Historically, the STH cost base has been an important reference point for bull market trends. This Metric Sigma Range calculation defines the local trading range: upper bands at $130,000, mid-levels at $92,000 and lower bands at $71,000.
As of press time, Bitcoin’s spot price is $89,208.77, trading between the mid-level and lower-level of the Sigma range, which is based on STH cost. This suggests a test phase of Bitcoin’s ability beyond critical support levels.
On the other hand, active realised prices provide additional insight into investor positioning. This metric estimates the cost base for active market participants and serves as a key threshold between bullish and bearish market conditions.
At $70,000, the active realised price coincides with the lower limit of the STH cost-based range, reinforcing the importance of this level of support. The report said breakdowns below this level could indicate weakness in the wider market.
Macroeconomic factors in play
The report also noted that liquidity contraction continues to affect the crypto market. The sustained uptrend in the US Dollar Index (DXY) reflects a tighter financial position, often putting downward pressure on risky assets.

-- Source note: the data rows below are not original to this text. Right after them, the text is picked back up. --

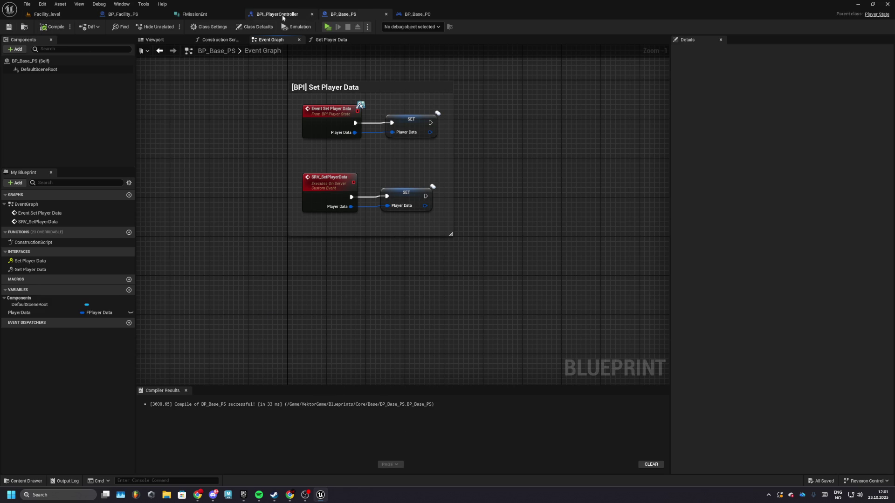
pyautogui.click(410, 14)
pyautogui.rightClick(342, 237)
pyautogui.write('keyboard ')
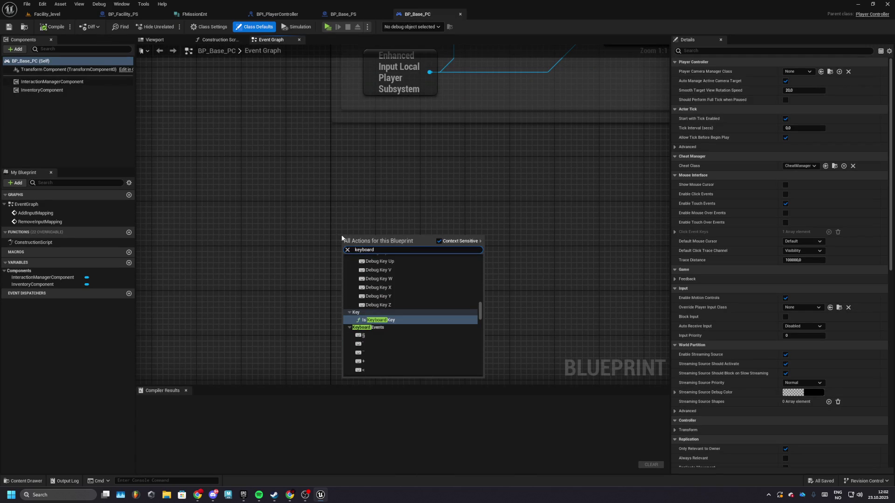
pyautogui.write('R')
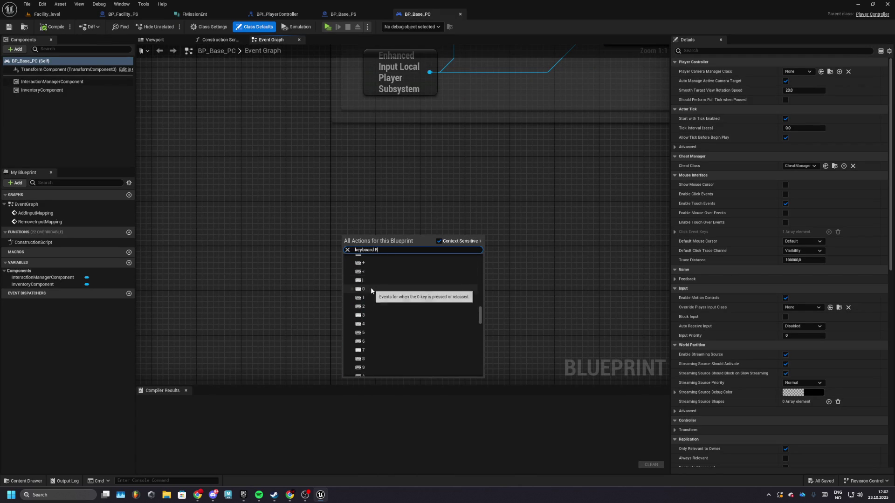
pyautogui.click(368, 295)
# Step: On the 1 key, call Get Player Data on the Player State getter
pyautogui.rightClick(417, 224)
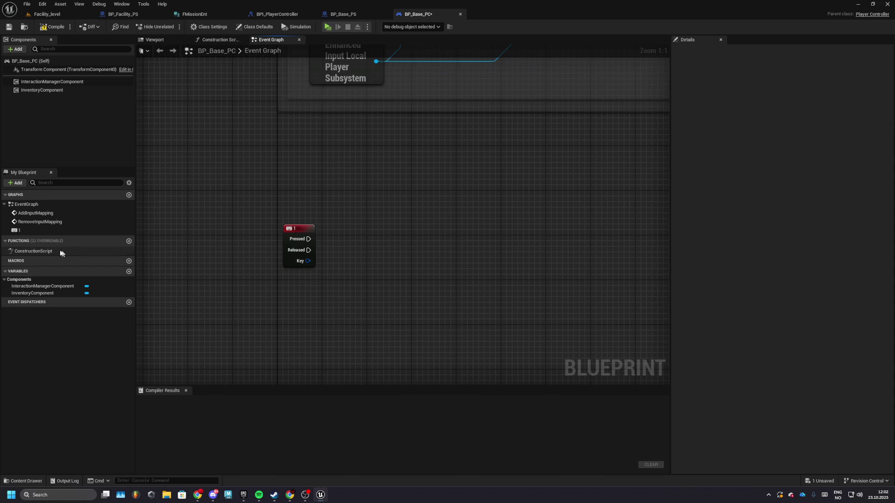
pyautogui.rightClick(299, 290)
pyautogui.write('get p')
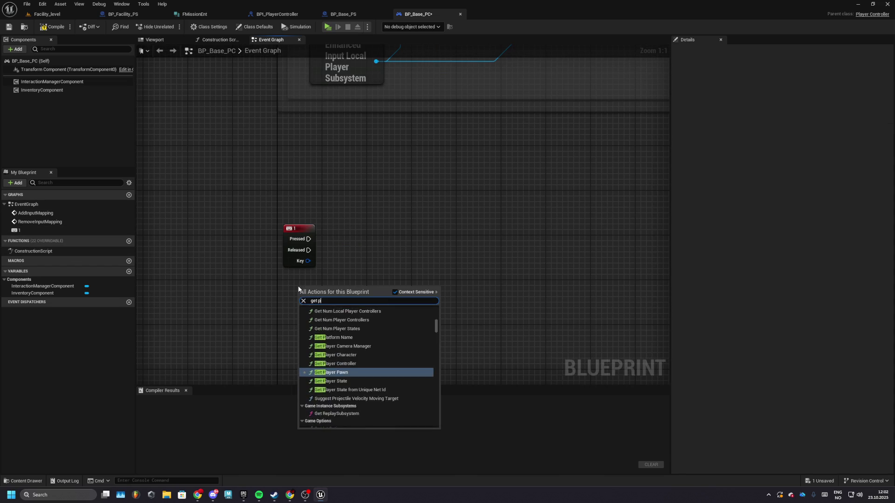
pyautogui.write('layer state')
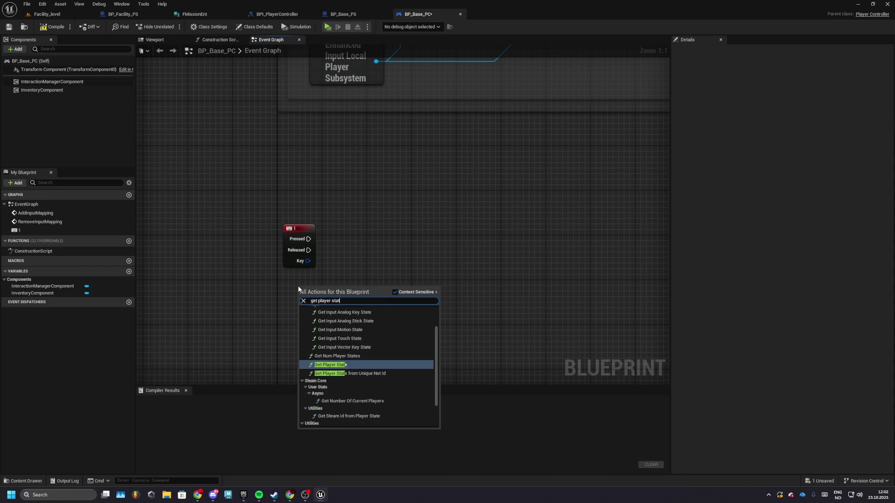
pyautogui.scroll(-1, 326, 401)
pyautogui.click(327, 423)
pyautogui.moveTo(331, 292); pyautogui.dragTo(413, 269)
pyautogui.write('get player data')
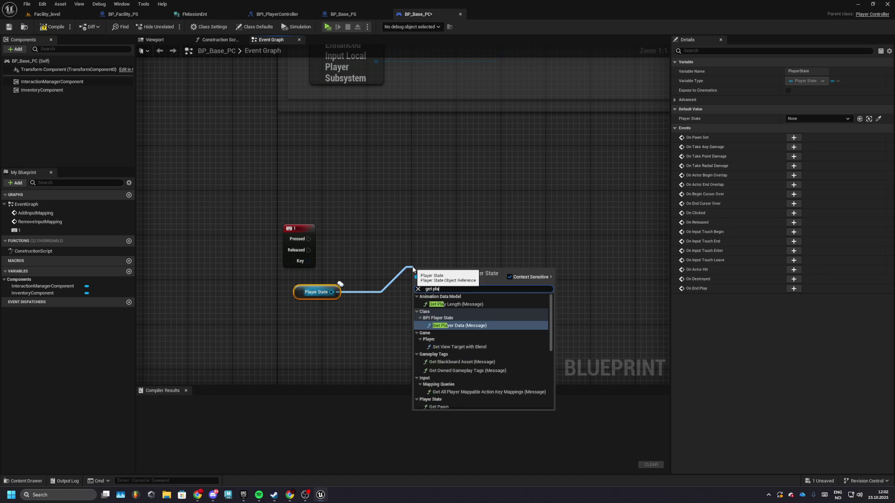
pyautogui.press('Return')
pyautogui.moveTo(413, 267); pyautogui.dragTo(379, 233)
pyautogui.moveTo(309, 239)
pyautogui.mouseDown()
pyautogui.moveTo(371, 259)
pyautogui.moveTo(385, 250)
pyautogui.mouseUp()
# Step: Break the returned FPlayerData and print its Experience with Print String
pyautogui.moveTo(441, 261); pyautogui.dragTo(480, 279)
pyautogui.click(498, 300)
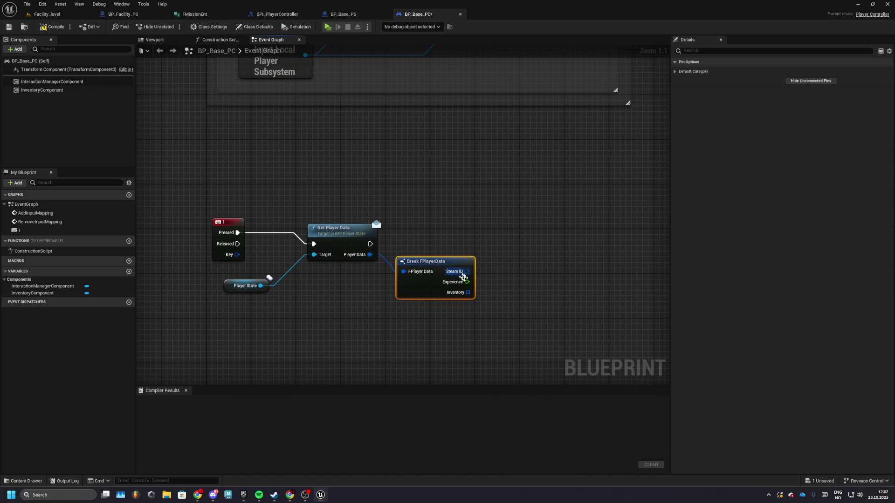
pyautogui.moveTo(370, 244)
pyautogui.mouseDown()
pyautogui.moveTo(581, 241)
pyautogui.moveTo(465, 283)
pyautogui.mouseUp()
pyautogui.write('print')
pyautogui.press('Return')
# Step: Duplicate the 1 key event and place the copy below the first row
pyautogui.moveTo(216, 240); pyautogui.dragTo(344, 186)
pyautogui.click(358, 171)
pyautogui.press('ctrl+d')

As a trading asset 24/7, Bitcoin has historically been an early indicator of liquidity change, responding quickly to macroeconomic changes. Over the weekend, President Donald Trump’s announcement on strategic crypto sanctuaries temporarily boosted market sentiment.
The proposed reserves, including BTC, Ethereum (ETH), Solana (SOL), Cardano (ADA) and XRP, sparked short-lived gatherings. However, concerns about proposals and sustained geopolitical uncertainty led to the assembly returning to pre-announcement price levels within a day.
Recent price fluctuations in Bitcoin have led to increased volatility. Over the past two weeks, volatility has skyrocketed over multiple time frames, with over 80% of the one-week and two-week rolling windows recording one-week and two-week rolling windows, marking some of the highest observed values.
Hold or run away
The report highlighted data on the chain identifying how investor positioning is evolving in response to this volatility.
UTXO has achieved its price distribution (URPD) metric, indicating that many Bitcoin holders have acquired positions above $90,000. The initial sale marked the price below $86,000, entering an area where previous trading activities were limited.
Between February 26th and March 3rd, approximately 150,000 BTC (0.76% of the circulation supply) was traded within this “air gap” zone.
As prices try to recover, the market is using the rally by investors over $90,000 to test their departure or continuing holdings despite unrealized losses.